Last updated on:13 days ago

Sometimes it’s difficult for a newcomer to build their first machine learning system. So, I want to write down some notes from my ML classes to give me some cues to construct the system.

General advice for debugging a learning algorithm

  • Get more training examples (not always works)
  • Try smaller sets of features
  • Try getting additional features
  • Try adding polynomial features
  • Try decreasing/increasing lambda

Debugging your spam classifier

General advice

  • Collect lots of data
  • Develop sophisticated features based on email routing information (from email header)
  • Develop sophisticated features for the message body, features about punctuation
  • Develop a sophisticated algorithm to detect misspelling

It is difficult to tell which of the options will be most helpful.

Error analysis

Recommended approach

  • Start with a simple algorithm that you can implement quickly implement and test it on your cross-validation data

  • Plot learning curves to decide if more data, more features, etc. are likely to help

  • Error analysis: Manually examine the examples (in cross validation set) that your algorithm made errors on. See if you spot any systematic trend in what type of examples it is making errors on.

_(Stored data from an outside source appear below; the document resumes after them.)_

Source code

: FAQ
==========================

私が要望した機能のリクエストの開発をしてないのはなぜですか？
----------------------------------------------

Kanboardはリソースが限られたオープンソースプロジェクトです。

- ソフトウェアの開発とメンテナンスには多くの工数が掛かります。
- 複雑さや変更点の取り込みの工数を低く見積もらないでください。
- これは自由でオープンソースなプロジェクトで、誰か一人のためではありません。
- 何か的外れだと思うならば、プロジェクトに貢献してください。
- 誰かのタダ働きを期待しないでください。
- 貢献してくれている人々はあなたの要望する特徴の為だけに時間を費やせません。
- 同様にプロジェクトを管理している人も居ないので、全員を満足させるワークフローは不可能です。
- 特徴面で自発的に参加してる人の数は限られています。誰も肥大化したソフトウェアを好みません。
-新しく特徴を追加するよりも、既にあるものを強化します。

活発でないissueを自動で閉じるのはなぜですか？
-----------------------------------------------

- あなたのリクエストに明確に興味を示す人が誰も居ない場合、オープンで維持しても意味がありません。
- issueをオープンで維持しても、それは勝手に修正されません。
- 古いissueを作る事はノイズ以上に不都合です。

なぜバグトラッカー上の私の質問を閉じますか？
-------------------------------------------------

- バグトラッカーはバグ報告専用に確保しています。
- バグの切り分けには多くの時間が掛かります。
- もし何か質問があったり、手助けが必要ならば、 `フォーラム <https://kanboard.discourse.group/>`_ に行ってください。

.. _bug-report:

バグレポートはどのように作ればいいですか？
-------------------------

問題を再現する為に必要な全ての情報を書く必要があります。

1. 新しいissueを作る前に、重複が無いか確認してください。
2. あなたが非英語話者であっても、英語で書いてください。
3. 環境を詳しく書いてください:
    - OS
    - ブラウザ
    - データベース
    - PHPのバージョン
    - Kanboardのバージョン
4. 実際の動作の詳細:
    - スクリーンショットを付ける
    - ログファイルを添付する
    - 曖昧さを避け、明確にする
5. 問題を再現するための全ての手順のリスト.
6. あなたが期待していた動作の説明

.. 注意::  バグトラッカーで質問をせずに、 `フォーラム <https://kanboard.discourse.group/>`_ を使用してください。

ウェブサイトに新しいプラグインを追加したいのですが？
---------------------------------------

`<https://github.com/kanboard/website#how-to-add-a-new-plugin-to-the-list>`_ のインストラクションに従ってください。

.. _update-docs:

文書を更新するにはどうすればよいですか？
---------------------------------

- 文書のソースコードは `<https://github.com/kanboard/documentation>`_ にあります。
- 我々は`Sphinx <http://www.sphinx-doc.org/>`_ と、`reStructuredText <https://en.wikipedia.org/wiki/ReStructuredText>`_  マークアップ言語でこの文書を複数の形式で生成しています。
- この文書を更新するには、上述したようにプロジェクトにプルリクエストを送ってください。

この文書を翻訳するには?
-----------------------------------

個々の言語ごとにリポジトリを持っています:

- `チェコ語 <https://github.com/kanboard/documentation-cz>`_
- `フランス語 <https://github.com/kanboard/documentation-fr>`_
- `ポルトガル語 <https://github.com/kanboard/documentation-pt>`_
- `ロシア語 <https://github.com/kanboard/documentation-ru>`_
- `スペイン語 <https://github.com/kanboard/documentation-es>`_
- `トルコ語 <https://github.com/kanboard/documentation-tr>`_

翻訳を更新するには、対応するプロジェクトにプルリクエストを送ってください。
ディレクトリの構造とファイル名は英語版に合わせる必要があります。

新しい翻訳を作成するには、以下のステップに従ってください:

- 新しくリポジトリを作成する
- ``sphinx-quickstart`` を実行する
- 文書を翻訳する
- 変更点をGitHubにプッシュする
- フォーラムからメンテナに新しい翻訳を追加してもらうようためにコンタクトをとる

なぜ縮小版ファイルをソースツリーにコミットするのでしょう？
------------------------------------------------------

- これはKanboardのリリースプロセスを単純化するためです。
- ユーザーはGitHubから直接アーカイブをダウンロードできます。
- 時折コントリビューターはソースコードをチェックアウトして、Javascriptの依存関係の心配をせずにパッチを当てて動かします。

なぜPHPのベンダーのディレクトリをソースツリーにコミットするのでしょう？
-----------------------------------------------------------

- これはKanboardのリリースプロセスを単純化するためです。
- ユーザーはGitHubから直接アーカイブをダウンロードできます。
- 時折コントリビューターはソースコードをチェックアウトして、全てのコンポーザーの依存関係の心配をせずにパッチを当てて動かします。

Error analysis may help decide if this is likely to improve performance. The only solution is to try it and see if it works.

Error matrices for skewed classes

  • Accuracy = (true positives + true negatives) / (total examples)

  • Precision = (true positives) / (true positives + false positives)

  • Recall = (true positives) / (true positives + false negatives)

  • F1 score (F score) = $2\frac{PR}{P+R}$

Trading off precision and recall.

Data for machine learning

  • Use a learning algorithm with many parameters; neural network with many hidden layers — low bias
  • Use a relatively large training set – low variance

Reference

[1] Andrew NG, Machine learning